The deadline for applications for the 2024 USDA Cooperative Agreements for Composting and Food Waste Reduction (CFWR) grant opportunity is September 4, 2024. Grants will range from $75,000 to $400,000. This USDA program supports municipalities, counties, other local governments, tribes, school districts, and special district governments in developing and testing strategies for planning and implementing municipal compost plans and food waste reduction plans that will:
- generate compost;
- increase access to compost for agricultural producers;
- reduce reliance on, and limit the use of, fertilizer;
- improve soil quality;
- encourage waste management and permaculture business development;
- increase rainwater absorption;
- reduce municipal food waste; and
- divert food waste from landfills.
According to the USDA, priority will be given to applicants who collaborate with two or more partners on their CFWR Pilot Projects. Subawards are also allowed. Subawards are provided to a subrecipient to carry out part of a Federal award. Subawards do not need to be awarded through a competitive process. See FAQ pages 6-7 for more information on partners and subawards.
ILSR is available to be written into grants as a partner or subrecipient and included as a budget line item for the following:
- Enrolling individuals into our Community Composting 101 online certificate course ($50 per person for 5 or more individuals using the “bulk discount” enrollment option)
- Access to our Neighborhood Soil Rebuilders Composter Training Program materials for hosting your own hands-on training ($2,000, includes 4 hours of consultation)
If interested, please fill out this form to tell us about your project and how ILSR’s training fits in.
We have provided language below to include ILSR as a subrecipient in your application. Feel free to copy and paste the template language into your project applications for the above training services ONLY.
For more information on ILSR’s Composting for Community Initiative, please visit our website at: https://ilsr.org/composting/
Template Grant Language for ILSR’s Training Services
The mission of the Institute for Local Self-Reliance (ILSR), founded in 1974, is to provide innovative strategies, working models, and timely information to support environmentally sound and equitable community development. For 50 years, ILSR has worked on waste and recycling issues. They wrote the first national zero waste agenda for action and were the first to demonstrate that 25% recycling was possible, followed by 50%. In the 1990s, ILSR – in cooperation with the U.S. EPA – created the Waste Reduction Record-Setters Project to identify successful waste reduction programs in communities, businesses, and other organizations and to encourage their replication.
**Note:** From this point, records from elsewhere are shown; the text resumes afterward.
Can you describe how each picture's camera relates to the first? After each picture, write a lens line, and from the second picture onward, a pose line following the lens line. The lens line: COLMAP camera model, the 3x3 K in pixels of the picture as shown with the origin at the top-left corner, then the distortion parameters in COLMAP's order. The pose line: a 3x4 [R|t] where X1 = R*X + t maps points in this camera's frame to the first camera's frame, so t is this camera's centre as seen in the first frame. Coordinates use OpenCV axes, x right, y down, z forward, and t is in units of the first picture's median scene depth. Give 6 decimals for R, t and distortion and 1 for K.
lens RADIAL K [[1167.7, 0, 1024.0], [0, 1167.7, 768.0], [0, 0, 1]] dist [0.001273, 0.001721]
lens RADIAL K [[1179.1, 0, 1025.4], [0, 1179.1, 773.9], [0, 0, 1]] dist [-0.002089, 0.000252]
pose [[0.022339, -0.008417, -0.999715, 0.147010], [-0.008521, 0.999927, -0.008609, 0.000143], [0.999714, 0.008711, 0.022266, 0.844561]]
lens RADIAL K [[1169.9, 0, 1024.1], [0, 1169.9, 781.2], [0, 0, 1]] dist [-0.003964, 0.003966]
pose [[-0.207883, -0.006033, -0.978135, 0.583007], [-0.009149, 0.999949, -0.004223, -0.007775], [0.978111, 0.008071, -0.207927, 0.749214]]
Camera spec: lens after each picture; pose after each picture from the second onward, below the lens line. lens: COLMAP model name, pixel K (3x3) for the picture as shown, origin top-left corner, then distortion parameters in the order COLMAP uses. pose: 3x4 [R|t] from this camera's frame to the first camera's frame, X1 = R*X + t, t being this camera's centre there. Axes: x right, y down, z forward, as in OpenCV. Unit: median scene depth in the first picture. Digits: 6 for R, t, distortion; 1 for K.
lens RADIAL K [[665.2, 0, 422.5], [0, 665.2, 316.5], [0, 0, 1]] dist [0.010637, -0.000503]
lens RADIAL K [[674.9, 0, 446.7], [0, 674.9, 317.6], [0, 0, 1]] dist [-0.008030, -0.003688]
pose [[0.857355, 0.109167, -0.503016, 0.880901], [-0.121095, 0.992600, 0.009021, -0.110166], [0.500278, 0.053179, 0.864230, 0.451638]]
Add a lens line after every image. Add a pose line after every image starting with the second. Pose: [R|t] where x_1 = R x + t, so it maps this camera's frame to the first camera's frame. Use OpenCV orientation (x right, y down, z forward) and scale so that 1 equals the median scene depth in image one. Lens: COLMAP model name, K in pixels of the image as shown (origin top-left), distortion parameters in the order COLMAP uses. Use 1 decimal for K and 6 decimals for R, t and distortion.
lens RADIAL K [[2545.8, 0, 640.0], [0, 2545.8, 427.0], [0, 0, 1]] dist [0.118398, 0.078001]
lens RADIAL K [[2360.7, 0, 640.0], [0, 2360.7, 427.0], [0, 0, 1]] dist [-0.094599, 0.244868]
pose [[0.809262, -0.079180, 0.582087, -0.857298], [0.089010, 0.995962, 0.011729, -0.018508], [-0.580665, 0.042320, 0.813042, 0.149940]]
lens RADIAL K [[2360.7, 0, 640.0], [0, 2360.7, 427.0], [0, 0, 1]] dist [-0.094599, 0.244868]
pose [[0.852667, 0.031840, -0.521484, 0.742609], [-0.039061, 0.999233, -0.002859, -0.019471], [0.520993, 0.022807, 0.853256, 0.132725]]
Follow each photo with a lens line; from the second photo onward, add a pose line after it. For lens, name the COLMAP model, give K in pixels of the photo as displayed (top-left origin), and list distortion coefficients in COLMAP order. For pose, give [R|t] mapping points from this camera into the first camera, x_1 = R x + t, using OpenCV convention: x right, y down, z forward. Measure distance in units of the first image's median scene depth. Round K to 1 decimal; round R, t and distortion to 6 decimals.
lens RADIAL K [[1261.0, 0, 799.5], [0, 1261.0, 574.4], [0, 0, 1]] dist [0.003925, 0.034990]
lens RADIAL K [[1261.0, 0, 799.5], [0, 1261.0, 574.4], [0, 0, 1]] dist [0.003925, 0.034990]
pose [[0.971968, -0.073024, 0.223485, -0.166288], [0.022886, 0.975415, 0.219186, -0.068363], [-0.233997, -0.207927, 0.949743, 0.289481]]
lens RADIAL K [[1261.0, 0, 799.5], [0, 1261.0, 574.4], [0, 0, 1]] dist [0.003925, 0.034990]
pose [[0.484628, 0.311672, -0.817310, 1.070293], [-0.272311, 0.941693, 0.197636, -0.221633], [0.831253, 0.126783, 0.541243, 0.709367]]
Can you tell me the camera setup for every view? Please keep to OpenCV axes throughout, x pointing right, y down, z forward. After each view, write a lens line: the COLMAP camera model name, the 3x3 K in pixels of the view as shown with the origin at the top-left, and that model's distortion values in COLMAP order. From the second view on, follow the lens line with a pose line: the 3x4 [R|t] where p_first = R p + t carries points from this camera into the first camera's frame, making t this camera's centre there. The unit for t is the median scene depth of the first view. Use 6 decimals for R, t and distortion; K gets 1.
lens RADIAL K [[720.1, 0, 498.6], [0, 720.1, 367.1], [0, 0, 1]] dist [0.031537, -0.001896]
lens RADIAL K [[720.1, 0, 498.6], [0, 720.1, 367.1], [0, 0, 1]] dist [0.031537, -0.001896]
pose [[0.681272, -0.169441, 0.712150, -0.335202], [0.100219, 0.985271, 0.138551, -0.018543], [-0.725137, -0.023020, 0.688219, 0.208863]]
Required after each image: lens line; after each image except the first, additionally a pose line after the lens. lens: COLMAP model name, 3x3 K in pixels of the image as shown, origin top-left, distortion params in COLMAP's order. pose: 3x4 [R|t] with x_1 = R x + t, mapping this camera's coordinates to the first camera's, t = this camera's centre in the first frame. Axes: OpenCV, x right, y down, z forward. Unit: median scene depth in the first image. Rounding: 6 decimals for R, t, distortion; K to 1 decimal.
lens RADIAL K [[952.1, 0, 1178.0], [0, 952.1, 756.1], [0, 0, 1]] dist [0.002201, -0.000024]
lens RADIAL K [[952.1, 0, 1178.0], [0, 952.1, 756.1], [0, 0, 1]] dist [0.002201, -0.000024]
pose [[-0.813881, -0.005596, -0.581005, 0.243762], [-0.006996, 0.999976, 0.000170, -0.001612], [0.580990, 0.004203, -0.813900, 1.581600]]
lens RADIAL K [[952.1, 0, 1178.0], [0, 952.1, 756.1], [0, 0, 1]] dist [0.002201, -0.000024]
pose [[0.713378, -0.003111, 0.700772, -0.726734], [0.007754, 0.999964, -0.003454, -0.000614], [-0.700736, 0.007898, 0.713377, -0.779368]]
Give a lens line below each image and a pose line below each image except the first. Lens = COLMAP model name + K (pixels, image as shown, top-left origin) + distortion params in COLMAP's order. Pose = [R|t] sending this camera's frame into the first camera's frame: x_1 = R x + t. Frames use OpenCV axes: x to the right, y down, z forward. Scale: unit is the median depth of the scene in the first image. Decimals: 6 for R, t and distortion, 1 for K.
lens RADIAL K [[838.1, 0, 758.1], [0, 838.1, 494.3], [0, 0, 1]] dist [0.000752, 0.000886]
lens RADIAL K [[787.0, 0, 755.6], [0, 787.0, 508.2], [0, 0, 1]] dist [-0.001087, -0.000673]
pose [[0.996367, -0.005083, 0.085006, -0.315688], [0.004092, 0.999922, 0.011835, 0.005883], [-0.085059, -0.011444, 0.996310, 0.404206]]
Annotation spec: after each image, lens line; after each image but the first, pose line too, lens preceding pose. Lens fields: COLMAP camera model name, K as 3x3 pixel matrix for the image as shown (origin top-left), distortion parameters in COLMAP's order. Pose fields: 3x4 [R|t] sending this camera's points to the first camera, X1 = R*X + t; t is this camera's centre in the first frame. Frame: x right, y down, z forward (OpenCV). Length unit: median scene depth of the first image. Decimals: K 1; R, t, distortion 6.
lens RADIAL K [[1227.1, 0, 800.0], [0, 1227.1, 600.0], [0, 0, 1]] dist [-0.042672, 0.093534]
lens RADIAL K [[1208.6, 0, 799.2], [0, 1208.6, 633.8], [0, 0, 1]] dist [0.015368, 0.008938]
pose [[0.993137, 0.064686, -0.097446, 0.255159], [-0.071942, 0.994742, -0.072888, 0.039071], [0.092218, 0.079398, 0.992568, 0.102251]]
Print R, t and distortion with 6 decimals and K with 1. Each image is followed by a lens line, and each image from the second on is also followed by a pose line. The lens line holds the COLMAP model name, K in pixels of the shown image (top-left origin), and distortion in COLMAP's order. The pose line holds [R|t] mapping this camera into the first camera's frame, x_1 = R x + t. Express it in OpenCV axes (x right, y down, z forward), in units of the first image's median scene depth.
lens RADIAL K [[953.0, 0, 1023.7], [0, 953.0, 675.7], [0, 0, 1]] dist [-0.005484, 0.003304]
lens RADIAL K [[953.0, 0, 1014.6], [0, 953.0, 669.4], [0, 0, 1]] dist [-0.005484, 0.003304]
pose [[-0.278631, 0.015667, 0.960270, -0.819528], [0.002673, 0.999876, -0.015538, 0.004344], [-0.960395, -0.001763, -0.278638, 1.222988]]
ILSR’s Composting for Community Initiative (ilsr.org/composting) is advancing composting to enhance local soils and community health, support local food production, sequester carbon, reduce methane emissions, cut waste, and create community development opportunities. Their strength is sharing model programs and policies and their lessons learned to accelerate growth. They facilitate and lead a national Community Composter Coalition and support this expanding network by providing workshops, policy guides, best management practices, outreach materials, webinars, networking opportunities, training, and more.
Most recently, ILSR created three short videos for the EPA highlighting the economic, environmental, and social benefits of community composting. They are featured on EPA’s new Community Composting website. They have authored numerous composting-related reports and guides, including Growing Local Fertility: A Guide to Community Composting, Yes! In My Backyard: A Home Composting Guide for Local Government, Guide to Composting Onsite at Schools, Community Composting Done Right: A Guide to Best Management Practices and Oh, Rats! How to Avoid Rodents at Community Composting Sites.
As a nationally recognized research, policy, and technical assistance organization, ILSR is uniquely suited to carry out this project. ILSR staff are composting experts and trained compost site operators and are well-connected to many professionals in the field. Access to education and training can enable composters of all sizes to succeed, troubleshoot independently, and produce high-quality compost. To meet this community need, in 2014, ILSR launched the Neighborhood Soil Rebuilders (NSR) community composter training program to teach community leaders how to compost on a small scale for local food production and to adapt the rigor of the commercial composting industry practices to the small scale. The training program is designed to teach how to compost at community sites such as schools, gardens, and urban farms. In addition to teaching how to avoid odors, pathogen problems, and unwanted critters, the program teaches how to produce high-quality compost, manage volunteers, and engage the community.
ILSR’s Community Composting 101 certificate course, launched in 2022, provides an overview of the importance of and science behind composting and recommended best practices for implementing community composting programs. It includes an introduction and seven video-based training modules. This program has issued 300 certificates of completion and provided access to training for more than 870 people nationwide since 2021 via the Community Composting 101 online course alone.